Directions:
Each entry should be restated word for word, with all pictures left out.
- - - - - - -
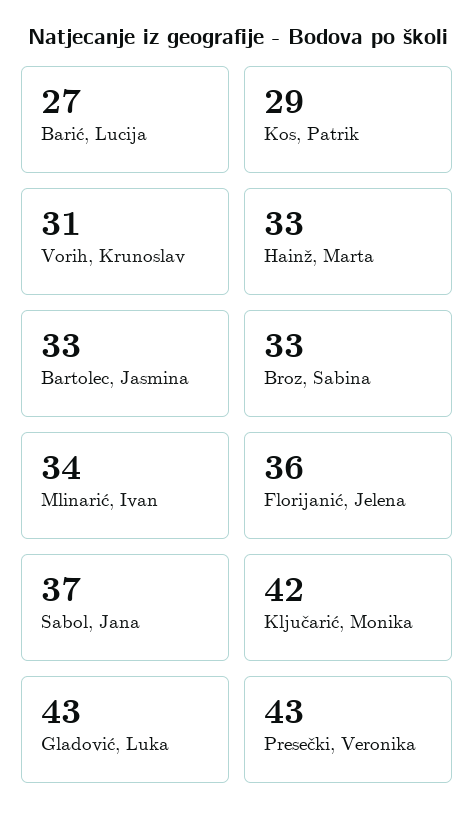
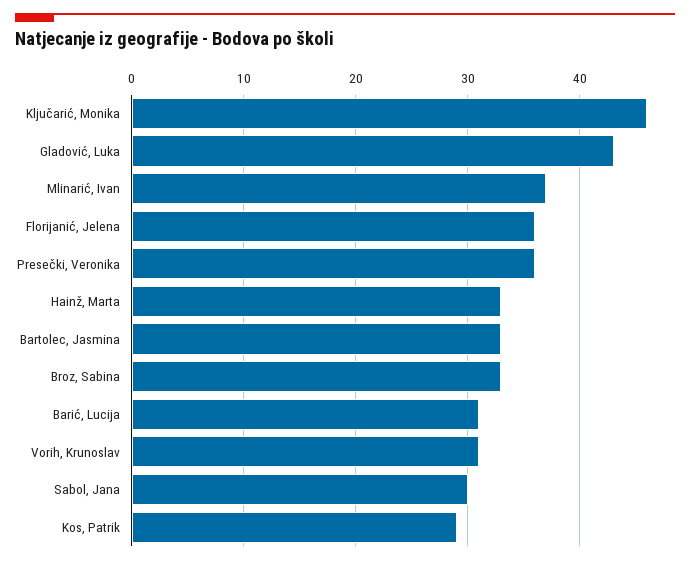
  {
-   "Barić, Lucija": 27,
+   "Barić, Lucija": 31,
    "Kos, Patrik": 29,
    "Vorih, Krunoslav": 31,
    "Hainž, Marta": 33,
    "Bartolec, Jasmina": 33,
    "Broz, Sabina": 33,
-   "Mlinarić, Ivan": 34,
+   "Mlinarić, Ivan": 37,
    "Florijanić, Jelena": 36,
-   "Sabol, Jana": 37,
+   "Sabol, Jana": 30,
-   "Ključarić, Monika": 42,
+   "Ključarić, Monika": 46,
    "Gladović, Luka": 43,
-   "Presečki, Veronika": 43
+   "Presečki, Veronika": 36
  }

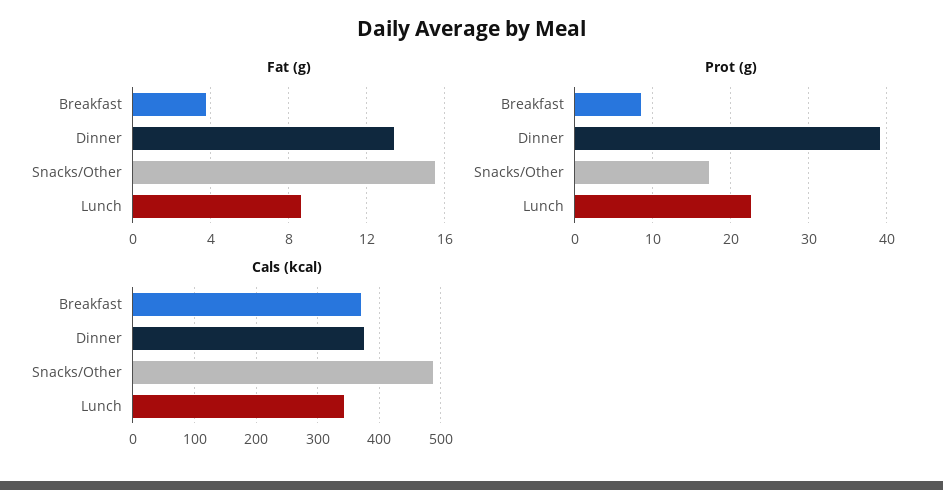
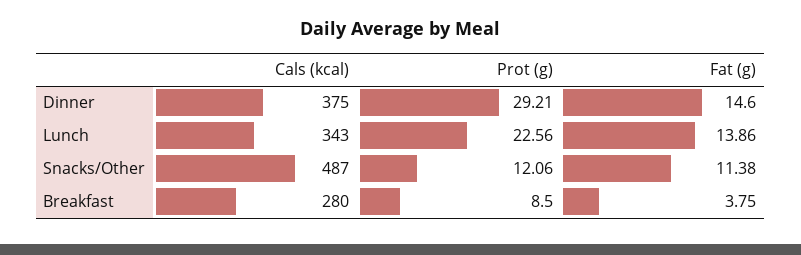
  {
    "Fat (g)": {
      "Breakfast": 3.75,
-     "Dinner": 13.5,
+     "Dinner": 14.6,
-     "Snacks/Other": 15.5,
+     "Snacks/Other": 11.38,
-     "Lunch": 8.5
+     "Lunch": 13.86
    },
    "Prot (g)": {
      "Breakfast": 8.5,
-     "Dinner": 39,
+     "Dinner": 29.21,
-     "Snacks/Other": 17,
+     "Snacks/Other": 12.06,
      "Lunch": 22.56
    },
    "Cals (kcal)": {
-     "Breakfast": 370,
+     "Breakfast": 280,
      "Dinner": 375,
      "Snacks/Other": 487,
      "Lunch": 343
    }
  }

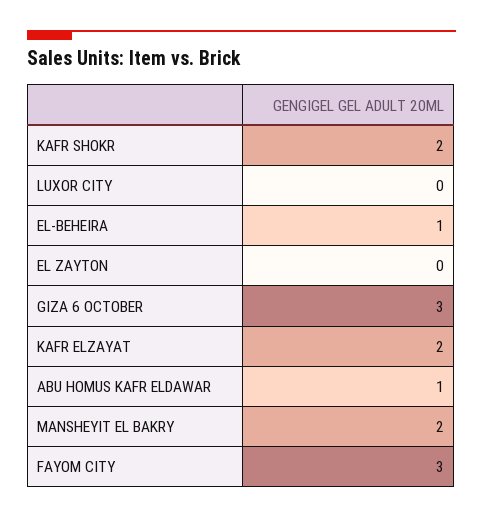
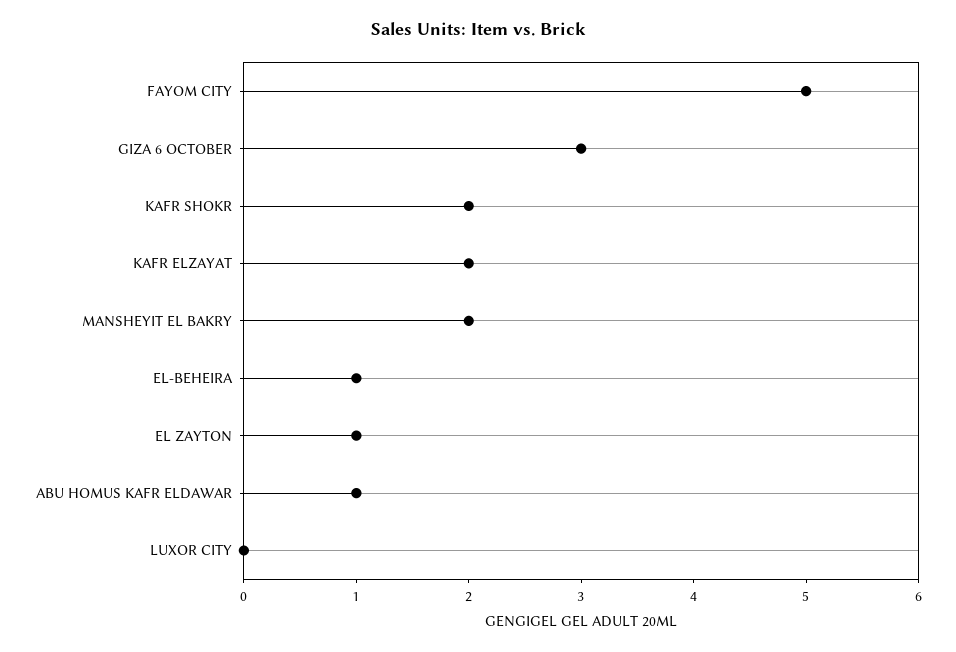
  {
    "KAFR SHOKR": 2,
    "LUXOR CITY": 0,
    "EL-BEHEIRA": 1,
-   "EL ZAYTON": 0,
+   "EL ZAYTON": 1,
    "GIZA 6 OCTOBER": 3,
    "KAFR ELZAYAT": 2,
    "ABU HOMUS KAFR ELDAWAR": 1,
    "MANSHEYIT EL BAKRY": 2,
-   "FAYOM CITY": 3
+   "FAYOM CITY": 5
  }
- - - - - - -
Reply to the exercise:
  {
-   "Barić, Lucija": 27,
+   "Barić, Lucija": 31,
    "Kos, Patrik": 29,
    "Vorih, Krunoslav": 31,
    "Hainž, Marta": 33,
    "Bartolec, Jasmina": 33,
    "Broz, Sabina": 33,
-   "Mlinarić, Ivan": 34,
+   "Mlinarić, Ivan": 37,
    "Florijanić, Jelena": 36,
-   "Sabol, Jana": 37,
+   "Sabol, Jana": 30,
-   "Ključarić, Monika": 42,
+   "Ključarić, Monika": 46,
    "Gladović, Luka": 43,
-   "Presečki, Veronika": 43
+   "Presečki, Veronika": 36
  }

  {
    "Fat (g)": {
      "Breakfast": 3.75,
-     "Dinner": 13.5,
+     "Dinner": 14.6,
-     "Snacks/Other": 15.5,
+     "Snacks/Other": 11.38,
-     "Lunch": 8.5
+     "Lunch": 13.86
    },
    "Prot (g)": {
      "Breakfast": 8.5,
-     "Dinner": 39,
+     "Dinner": 29.21,
-     "Snacks/Other": 17,
+     "Snacks/Other": 12.06,
      "Lunch": 22.56
    },
    "Cals (kcal)": {
-     "Breakfast": 370,
+     "Breakfast": 280,
      "Dinner": 375,
      "Snacks/Other": 487,
      "Lunch": 343
    }
  }

  {
    "KAFR SHOKR": 2,
    "LUXOR CITY": 0,
    "EL-BEHEIRA": 1,
-   "EL ZAYTON": 0,
+   "EL ZAYTON": 1,
    "GIZA 6 OCTOBER": 3,
    "KAFR ELZAYAT": 2,
    "ABU HOMUS KAFR ELDAWAR": 1,
    "MANSHEYIT EL BAKRY": 2,
-   "FAYOM CITY": 3
+   "FAYOM CITY": 5
  }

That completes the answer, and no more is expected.